To be forced to live here, away from my country, would be like starting from zero. Without family heritage, only with my memories and with barriers that prevent me from going ahead. To live here would be like living a misery others do not want to be faced with; forced to live there not to bother them. To leave the country where I grew up, the country that I love, in order to live at this place that I do not like, and that does not want me, seems unimaginable for me. It is a place where only survival seems to have its place. The collective and the collaboration would then seem necessary and the mutual help would be crucial to maintain hope.

–Mathilde

 

It was more of a place of survival. But still, it was better than living in a tent. My friends and I made a wooden house, thanks to the aid from the volunteers who brought us the materials. We covered the wall with sheets, but it still felt cold at night. We lit fire in a pot and took it inside. It was better.

–An ex-resident

 

And if I were there, in front of this settlement of green and white canvas, I wouldn’t have any other choice than to make it my house, because one has to live, even on the territory of the hostile and the inhabitable. To try, at any cost, to make the place of obscenity familiar. To mark it with signs that are said to be suitable of human life, even if we seem to be getting further away from it.

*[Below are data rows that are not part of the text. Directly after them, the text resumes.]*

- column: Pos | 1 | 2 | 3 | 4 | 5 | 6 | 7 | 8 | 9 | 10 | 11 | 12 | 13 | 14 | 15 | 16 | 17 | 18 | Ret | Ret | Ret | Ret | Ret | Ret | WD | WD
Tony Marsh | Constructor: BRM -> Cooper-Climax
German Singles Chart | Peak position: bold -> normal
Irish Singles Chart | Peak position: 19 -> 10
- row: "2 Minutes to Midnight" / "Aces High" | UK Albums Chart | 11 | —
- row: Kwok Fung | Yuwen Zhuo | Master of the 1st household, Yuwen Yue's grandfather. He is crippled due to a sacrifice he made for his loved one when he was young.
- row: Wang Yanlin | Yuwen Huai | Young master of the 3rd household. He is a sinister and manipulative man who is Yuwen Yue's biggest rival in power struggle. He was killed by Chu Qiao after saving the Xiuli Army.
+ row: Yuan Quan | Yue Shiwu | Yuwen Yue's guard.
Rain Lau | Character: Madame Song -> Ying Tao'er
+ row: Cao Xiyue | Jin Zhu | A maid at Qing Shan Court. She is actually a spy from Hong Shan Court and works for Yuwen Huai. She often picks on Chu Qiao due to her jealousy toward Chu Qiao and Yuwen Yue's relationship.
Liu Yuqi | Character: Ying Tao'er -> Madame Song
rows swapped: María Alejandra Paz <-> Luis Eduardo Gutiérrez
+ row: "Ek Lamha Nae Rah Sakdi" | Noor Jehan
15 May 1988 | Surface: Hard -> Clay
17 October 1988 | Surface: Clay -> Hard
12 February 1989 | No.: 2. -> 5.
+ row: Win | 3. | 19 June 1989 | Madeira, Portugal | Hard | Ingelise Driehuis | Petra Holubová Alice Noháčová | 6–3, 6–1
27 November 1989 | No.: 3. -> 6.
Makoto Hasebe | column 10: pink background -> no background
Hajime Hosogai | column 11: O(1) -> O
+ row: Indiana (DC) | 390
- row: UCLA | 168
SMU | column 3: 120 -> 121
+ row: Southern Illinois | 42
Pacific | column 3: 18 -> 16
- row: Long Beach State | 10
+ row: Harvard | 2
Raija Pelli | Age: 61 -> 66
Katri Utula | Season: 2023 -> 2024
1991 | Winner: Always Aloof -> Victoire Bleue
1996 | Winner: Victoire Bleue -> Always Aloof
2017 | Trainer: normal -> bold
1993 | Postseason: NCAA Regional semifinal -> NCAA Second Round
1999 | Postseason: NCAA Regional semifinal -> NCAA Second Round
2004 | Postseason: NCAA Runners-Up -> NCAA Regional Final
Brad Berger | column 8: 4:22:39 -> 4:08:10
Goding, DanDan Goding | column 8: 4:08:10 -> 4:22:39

Is a padlock enough to separate the jungle from home; a place of congeniality and sharing despite the discomfort and precarity?

I leave my sandals at the entrance on the wooden pathway, just in front of the door made of black tarpaulin. To shape the habitable, to create it. To survive.

Outside, daily life, objects from here and there are dispersed in front of me. They add to my imagination. A yellow bike on which I see a child, maybe mine, maybe yours, maybe ours; getting away from here. Innocence and lightness lost in the hope of a better world.

Tobacco in a can of Winston, it burns into smoke and turns into a dart playing on this beach that one can see in the horizon, to which one reaches out from the beginning.

A piece of land that is yet so difficult to reach, and distancing itself from our encamped aspirations.

–Noor

 

Watching the children, it was a sign of hope; they play in this situation and that is a value of our existence. They resisted through their games. Sometimes, I would drown in their lives. It was better than ours. They were the symbols of hope. But unfortunately, we have created a difficult life for them. Inside the Jungle, I thought I was never going to have a child, because I was afraid of seeing a child grow up in this unjust world.